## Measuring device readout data
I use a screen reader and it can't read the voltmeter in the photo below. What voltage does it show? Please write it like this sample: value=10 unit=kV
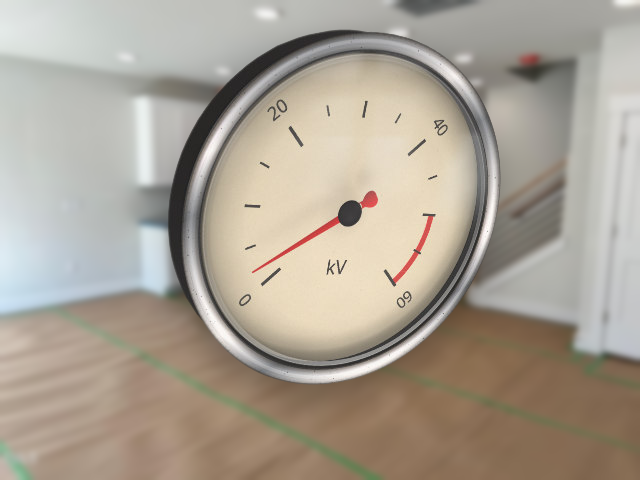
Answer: value=2.5 unit=kV
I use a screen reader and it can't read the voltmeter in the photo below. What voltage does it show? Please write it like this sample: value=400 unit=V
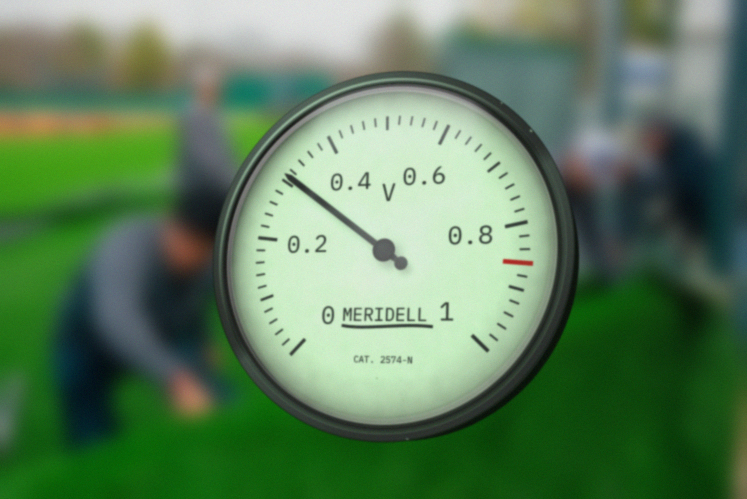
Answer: value=0.31 unit=V
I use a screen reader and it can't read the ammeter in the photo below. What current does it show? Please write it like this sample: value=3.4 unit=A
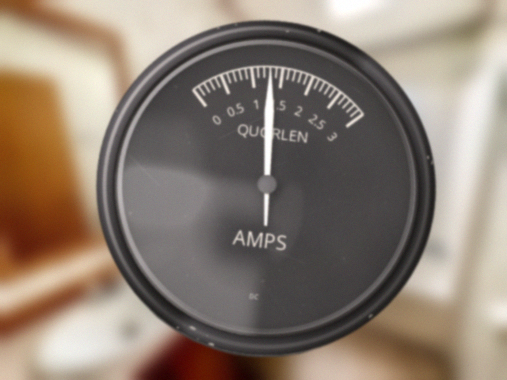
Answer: value=1.3 unit=A
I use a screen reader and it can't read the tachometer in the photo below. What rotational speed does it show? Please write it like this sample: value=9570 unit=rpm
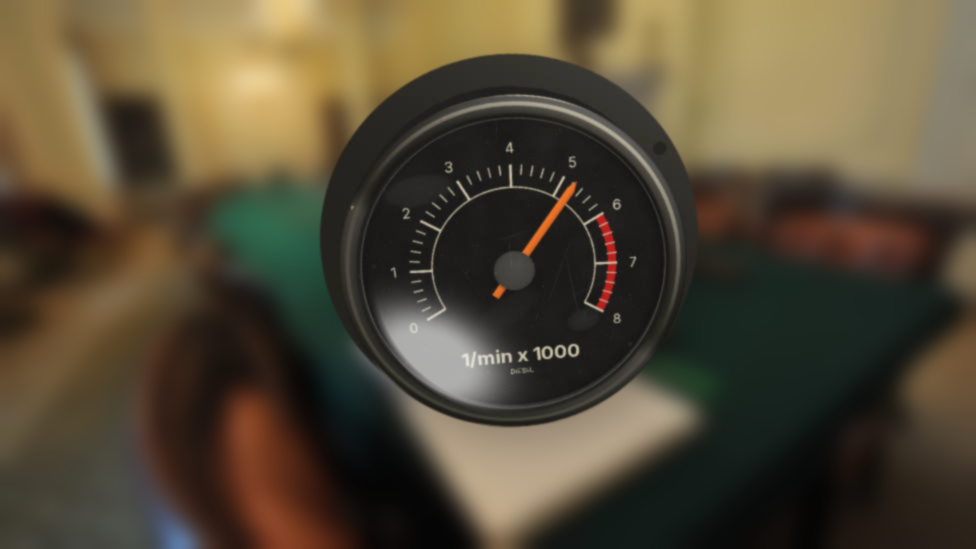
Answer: value=5200 unit=rpm
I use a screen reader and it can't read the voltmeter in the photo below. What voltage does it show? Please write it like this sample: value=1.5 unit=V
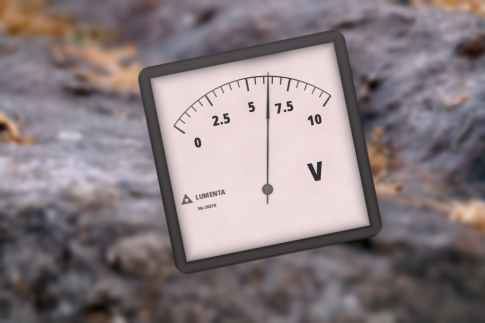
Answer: value=6.25 unit=V
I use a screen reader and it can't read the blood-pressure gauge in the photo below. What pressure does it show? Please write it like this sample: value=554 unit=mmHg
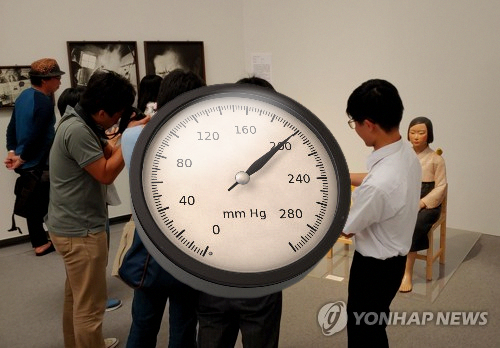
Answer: value=200 unit=mmHg
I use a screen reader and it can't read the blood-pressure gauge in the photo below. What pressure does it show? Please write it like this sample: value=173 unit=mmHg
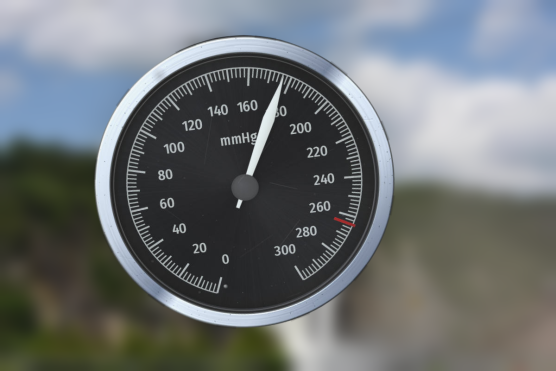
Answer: value=176 unit=mmHg
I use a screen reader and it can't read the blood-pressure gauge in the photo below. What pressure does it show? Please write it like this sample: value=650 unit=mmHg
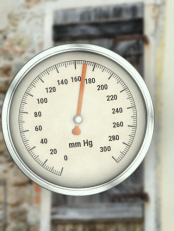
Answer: value=170 unit=mmHg
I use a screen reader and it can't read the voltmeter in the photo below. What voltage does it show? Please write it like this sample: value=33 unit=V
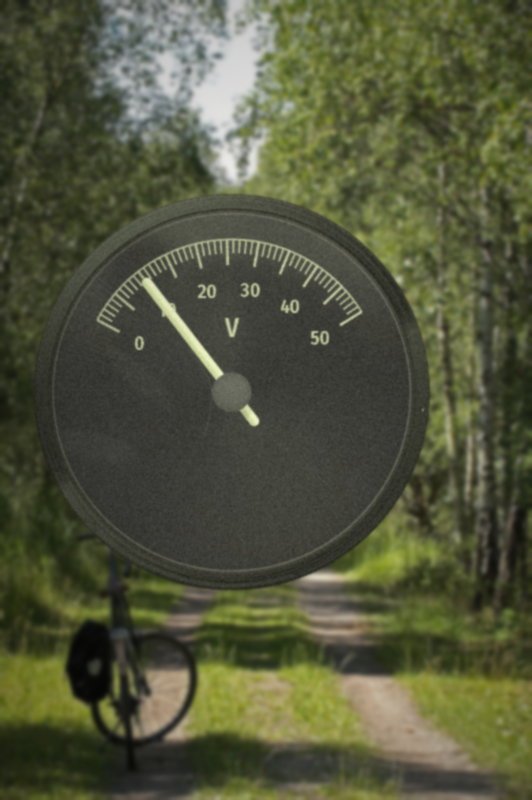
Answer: value=10 unit=V
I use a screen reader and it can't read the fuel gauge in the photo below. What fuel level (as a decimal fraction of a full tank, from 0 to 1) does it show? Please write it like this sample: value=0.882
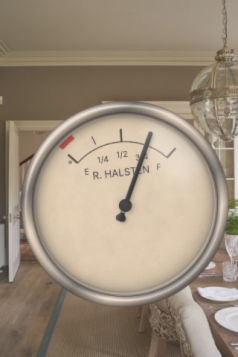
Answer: value=0.75
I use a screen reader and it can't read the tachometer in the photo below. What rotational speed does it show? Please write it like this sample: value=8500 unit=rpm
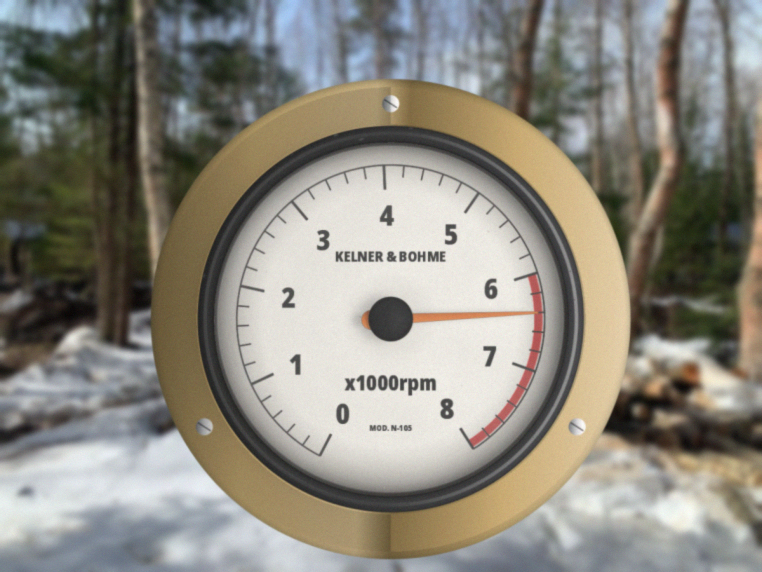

## WORK ORDER
Which lines in the readout data above contain the string "Answer", with case counting? Gather each of those lines and copy it out in full.

## RESULT OF THIS TASK
Answer: value=2.5 unit=kV
Answer: value=0.31 unit=V
Answer: value=1.3 unit=A
Answer: value=5200 unit=rpm
Answer: value=6.25 unit=V
Answer: value=200 unit=mmHg
Answer: value=176 unit=mmHg
Answer: value=170 unit=mmHg
Answer: value=10 unit=V
Answer: value=0.75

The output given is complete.